Posted by Jijie Shao 1 year, 3 months ago
From: Hao Lan <lanhao@huawei.com>

This patch modifies the implementation of debugfs:
When the user process stops unexpectedly, not all data of the file system
is read. In this case, the save_buf pointer is not released. When the user
process is called next time, save_buf is used to copy the cached data
to the user space. As a result, the queried data is inconsistent. To solve
this problem, determine whether the function is invoked for the first time
based on the value of *ppos.

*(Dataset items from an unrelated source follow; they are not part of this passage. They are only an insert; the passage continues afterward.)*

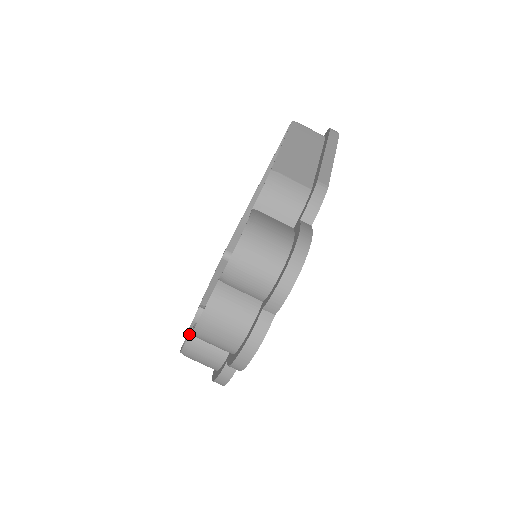
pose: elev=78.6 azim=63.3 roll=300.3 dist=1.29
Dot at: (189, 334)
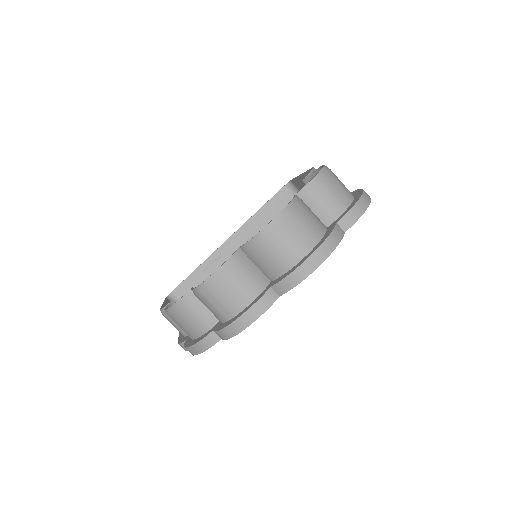
Dot at: (233, 253)
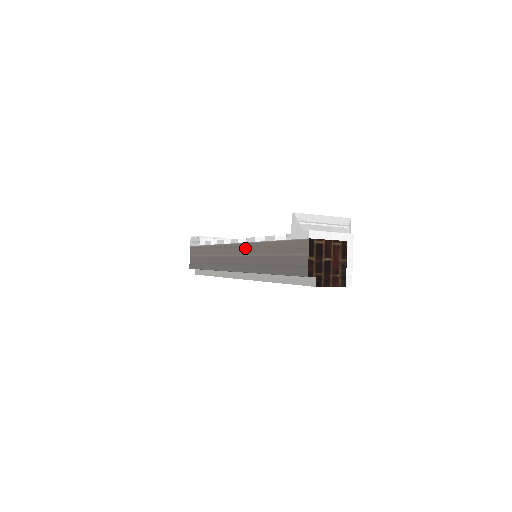
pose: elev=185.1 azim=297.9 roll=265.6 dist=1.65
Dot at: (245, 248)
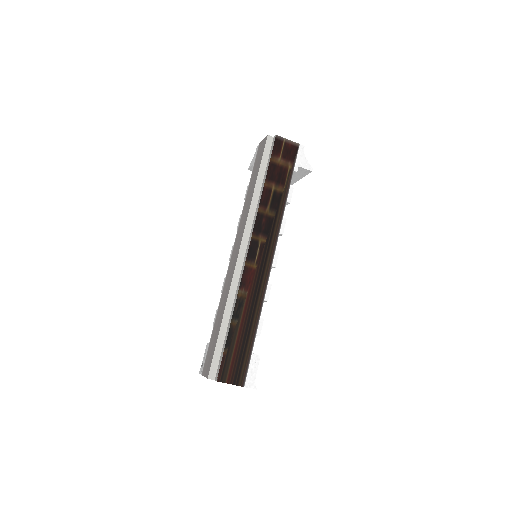
Dot at: (238, 230)
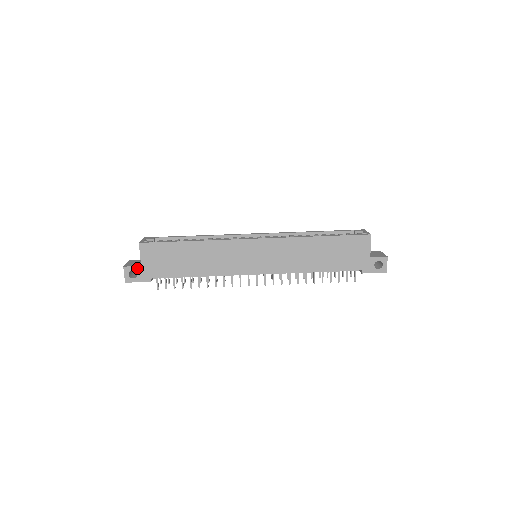
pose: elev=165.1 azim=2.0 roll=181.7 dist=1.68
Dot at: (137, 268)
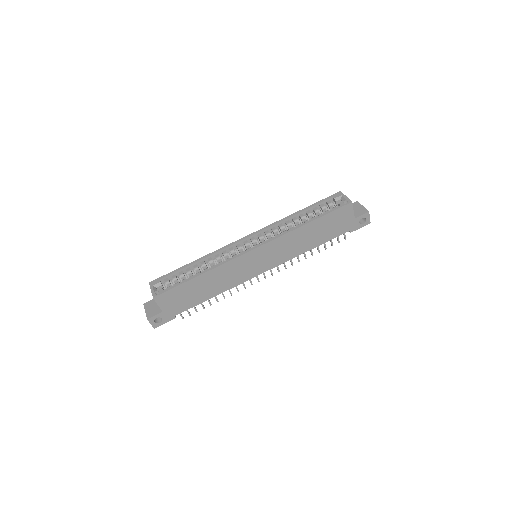
Dot at: (160, 315)
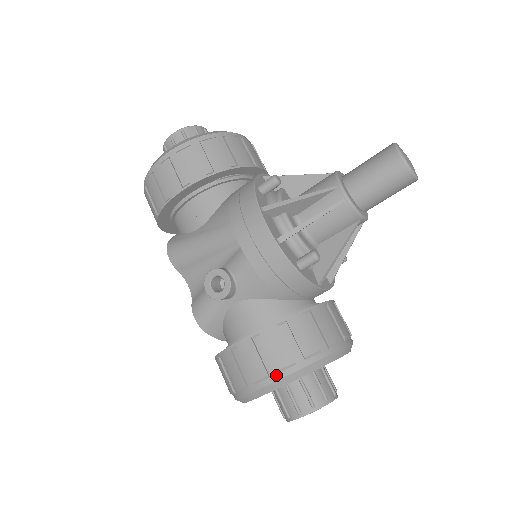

If *ppos is 0, obtain the actual data.

Fixes: 5e69ea7ee2a6 ("net: hns3: refactor the debugfs process")
Signed-off-by: Hao Lan <lanhao@huawei.com>
Signed-off-by: Guangwei Zhang <zhangwangwei6@huawei.com>
Signed-off-by: Jijie Shao <shaojijie@huawei.com>
Signed-off-by: Paolo Abeni <pabeni@redhat.com>
---
 drivers/net/ethernet/hisilicon/hns3/hns3_debugfs.c | 4 +++-
 1 file changed, 3 insertions(+), 1 deletion(-)

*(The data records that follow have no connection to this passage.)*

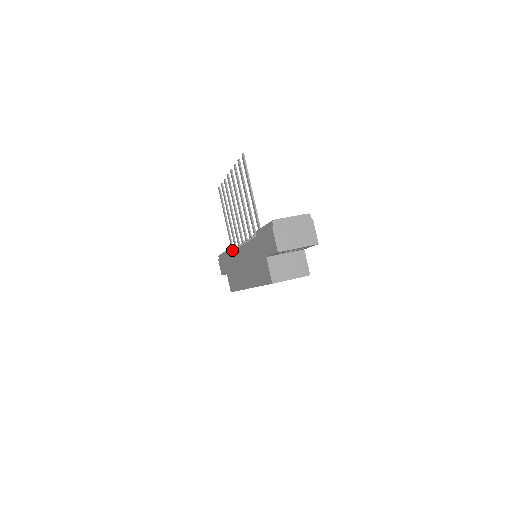
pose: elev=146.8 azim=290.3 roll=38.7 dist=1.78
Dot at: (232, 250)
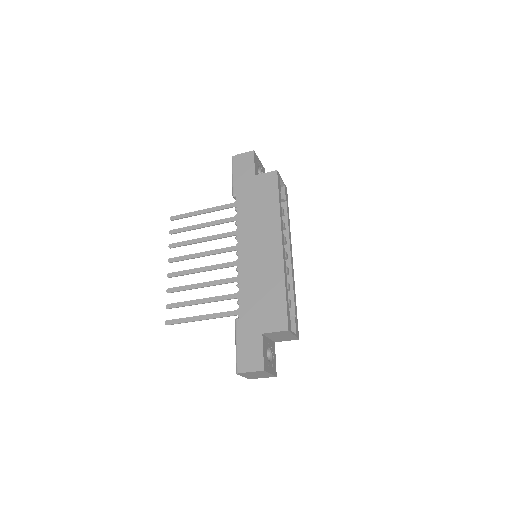
Dot at: (238, 301)
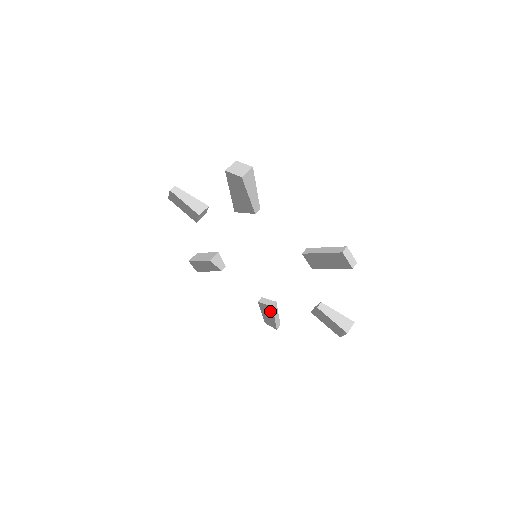
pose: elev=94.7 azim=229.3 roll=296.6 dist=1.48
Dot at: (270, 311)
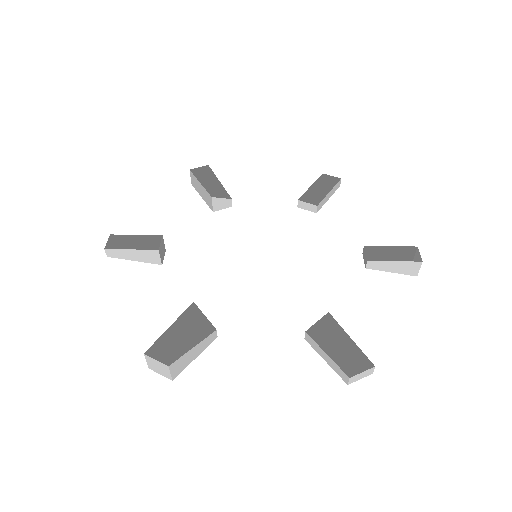
Dot at: (335, 358)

diff --git a/drivers/net/ethernet/hisilicon/hns3/hns3_debugfs.c b/drivers/net/ethernet/hisilicon/hns3/hns3_debugfs.c
index 807eb3bbb11c..841e5af7b2be 100644
--- a/drivers/net/ethernet/hisilicon/hns3/hns3_debugfs.c
+++ b/drivers/net/ethernet/hisilicon/hns3/hns3_debugfs.c
@@ -1293,8 +1293,10 @@ static ssize_t hns3_dbg_read(struct file *filp, char __user *buffer,
 
 		/* save the buffer addr until the last read operation */
 		*save_buf = read_buf;
+	}
 
-		/* get data ready for the first time to read */
+	/* get data ready for the first time to read */
+	if (!*ppos) {
 		ret = hns3_dbg_read_cmd(dbg_data, hns3_dbg_cmd[index].cmd,
 					read_buf, hns3_dbg_cmd[index].buf_len);
 		if (ret)
-- 
2.33.0
Re: [PATCH RESEND net 3/7] net: hns3: Resolved the issue that the debugfs query result is inconsistent.
Posted by Jakub Kicinski 1 year, 3 months ago
On Thu, 7 Nov 2024 21:30:19 +0800 Jijie Shao wrote:
> Subject: [PATCH RESEND net 3/7] net: hns3: Resolved the issue that the debugfs query result is inconsistent.
> Date: Thu, 7 Nov 2024 21:30:19 +0800
> X-Mailer: git-send-email 2.30.0
> 
> From: Hao Lan <lanhao@huawei.com>
> 
> This patch modifies the implementation of debugfs:
> When the user process stops unexpectedly, not all data of the file system
> is read. In this case, the save_buf pointer is not released. When the user
> process is called next time, save_buf is used to copy the cached data
> to the user space. As a result, the queried data is inconsistent. To solve
> this problem, determine whether the function is invoked for the first time
> based on the value of *ppos. If *ppos is 0, obtain the actual data.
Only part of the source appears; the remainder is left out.